The nation’s judges here are too often bought off, or too often dispense injustice rather than justice.
Given the sorry state of law enforcement and political will in this nation, a special team of investigative journalists, private investigators, forensic specialists and communications professionals descending on a murder scene could probably do better than the official investigators or the politicians.
This investigative task force looking into the next murder of a journalist in Ukraine would not have any legal authority. But in some ways, its powers may be more effective — the power to shame Ukraine’s authorities into doing the right thing.
After all, we know one of their weak spots: Intense, sustained, incredibly bad publicity.
In re-reading “Beheaded,” an excellent history by former Kyiv Post editor Jaroslav Koshiw about the kidnapping and murder of journalist Georgiy Gongadze on Sept. 16, 2000, I’m reminded of what I believe to be the crude motivation for the crime.
It was, quite simply, President Leonid Kuchma’s paranoia and obsession with stamping out any negative publicity in his drive to rule the nation as a dictator. He wasn’t even man enough to tolerate Gongadze’s hard questioning on a TV show, his criticism on a short-lived radio program or hard-hitting articles on what was then a little-read internet news start-up, Ukrayinska Pravda, in 2000.
Kuchma can issue all the denials that he wants, but he is forever implicated in Gongadze’s murder, the unindicted mastermind as far as I am concerned and as far as the evidence shows.
His criminal fixations are recorded in hundreds of hours of audiotapes by his former presidential bodyguard, Mykola Melnychenko, who likely had even more powerful backers. It was 20 years ago this November that member of parliament Oleksandr Moroz exposed those recordings to the world.
The Kuchma administration responded with stunned silence at first. Then it challenged the authenticity of the tapes. But since so many of his criminal orders on the tapes matched events in real life, the administration switched tactics and challenged their legality to be used in court as any kind of evidence.
From Day 1, the Kuchma administration launched an active cover-up, with public lies and misdirection. They interfered in the criminal investigation from the start — beginning with the discovery of Gongadze’s headless body on Nov. 2, 2000. At the time, most news media outlets were under direct pressure from the Kuchma administration to toe the official line. And, of course, son-in-law Victor Pinchuk’s ICTV was front and center in protecting Kuchma.

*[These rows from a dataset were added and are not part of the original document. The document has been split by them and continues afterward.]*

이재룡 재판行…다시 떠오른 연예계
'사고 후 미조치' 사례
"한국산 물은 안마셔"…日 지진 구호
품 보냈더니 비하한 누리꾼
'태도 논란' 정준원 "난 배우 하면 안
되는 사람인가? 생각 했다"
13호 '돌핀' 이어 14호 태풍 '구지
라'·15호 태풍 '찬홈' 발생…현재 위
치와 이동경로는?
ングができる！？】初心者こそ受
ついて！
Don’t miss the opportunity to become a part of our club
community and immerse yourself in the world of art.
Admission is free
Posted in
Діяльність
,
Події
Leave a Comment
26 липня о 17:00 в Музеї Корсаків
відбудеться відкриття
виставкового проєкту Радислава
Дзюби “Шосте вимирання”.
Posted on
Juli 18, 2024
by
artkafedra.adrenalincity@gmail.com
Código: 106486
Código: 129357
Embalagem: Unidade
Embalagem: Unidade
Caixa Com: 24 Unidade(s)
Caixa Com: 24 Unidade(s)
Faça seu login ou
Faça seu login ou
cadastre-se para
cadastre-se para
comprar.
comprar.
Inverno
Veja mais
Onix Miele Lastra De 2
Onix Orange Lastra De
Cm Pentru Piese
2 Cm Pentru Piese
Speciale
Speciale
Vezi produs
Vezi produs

It was only through the overwhelming abundance of evidence, the relentless pursuit of justice by his widow Myroslava Gongadze and supporters, and the change in power after Kuchma left office in 2005 that a measure of justice was achieved with the convictions of four police officers who carried out the abduction and murder.
And the intense pressure of journalists, more of whom have found their courage and independence since Gongadze’s murder, helped.

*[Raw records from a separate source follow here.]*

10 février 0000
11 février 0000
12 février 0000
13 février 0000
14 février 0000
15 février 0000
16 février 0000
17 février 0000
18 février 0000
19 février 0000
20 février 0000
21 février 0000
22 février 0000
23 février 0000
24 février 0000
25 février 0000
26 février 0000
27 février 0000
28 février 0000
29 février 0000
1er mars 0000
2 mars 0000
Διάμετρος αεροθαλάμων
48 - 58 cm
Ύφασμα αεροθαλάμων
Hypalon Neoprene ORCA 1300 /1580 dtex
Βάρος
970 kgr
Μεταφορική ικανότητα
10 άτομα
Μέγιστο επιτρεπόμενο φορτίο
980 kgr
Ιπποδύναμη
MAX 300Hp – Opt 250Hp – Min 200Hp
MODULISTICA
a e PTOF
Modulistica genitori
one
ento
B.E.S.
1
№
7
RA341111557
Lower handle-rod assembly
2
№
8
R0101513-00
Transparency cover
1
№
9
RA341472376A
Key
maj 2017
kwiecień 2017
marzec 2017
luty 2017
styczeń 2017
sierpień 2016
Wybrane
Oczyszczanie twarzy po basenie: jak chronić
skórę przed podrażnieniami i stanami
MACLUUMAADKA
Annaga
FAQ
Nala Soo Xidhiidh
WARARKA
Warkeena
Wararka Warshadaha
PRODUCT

This unity and sense of purpose have evolved over time. When journalist Pavel Sheremet was blown up in his car on the way to work on July 20, 2016, investigative journalists came out with a documentary called “Killing Pavel” the very next year.

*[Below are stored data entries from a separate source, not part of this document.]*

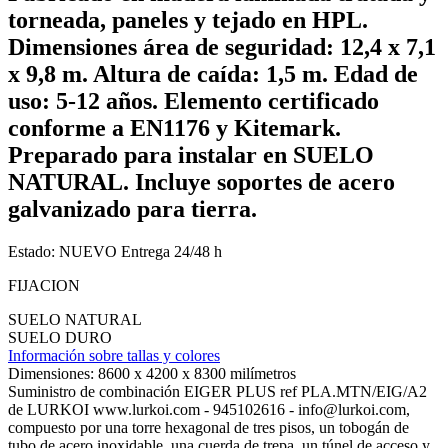
torneada, paneles y tejado en HPL.
Dimensiones área de seguridad: 12,4 x 7,1
x 9,8 m. Altura de caída: 1,5 m. Edad de
uso: 5-12 años. Elemento certificado
conforme a EN1176 y Kitemark.
Preparado para instalar en SUELO
NATURAL. Incluye soportes de acero
galvanizado para tierra.
Estado:
NUEVO
Entrega 24/48 h
FIJACION
SUELO NATURAL
SUELO DURO
Información sobre tallas y colores
Dimensiones:
8600 x 4200 x 8300 milímetros
Suministro de combinación EIGER PLUS ref PLA.MTN/EIG/A2
de LURKOI www.lurkoi.com - 945102616 - info@lurkoi.com,
compuesto por una torre hexagonal de tres pisos, un tobogán de
tubo de acero inoxidable, una cuerda de trepa, un túnel de acceso y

The Georgiy Gongadze Prize is also another of these initiatives.
The Kyiv Post, with financial support from the Justice for Journalists Foundation, undertook the investigative series “Dying for Truth” to re-examine the murders of journalists in independent Ukraine’s history.
On an international scale, of course, many efforts are under way to call attention to the murders of journalists.
In 2018, the Washington Post launched the Press Freedom Partnership that now has many partners calling attention to the murder and persecution of journalists, as well as free speech issues. One recurring feature spotlights critical journalist cases.
These and more initiatives may not lead us to justice, but they could lead us to truth, and that’s not a bad consolation prize.
They also will not undo the past. But in the future, maybe those who want to harm a journalist will reconsider if they understand that — even if they have nothing to fear from law enforcement — they will nonetheless be exposed, tarnished and hounded to their dying days.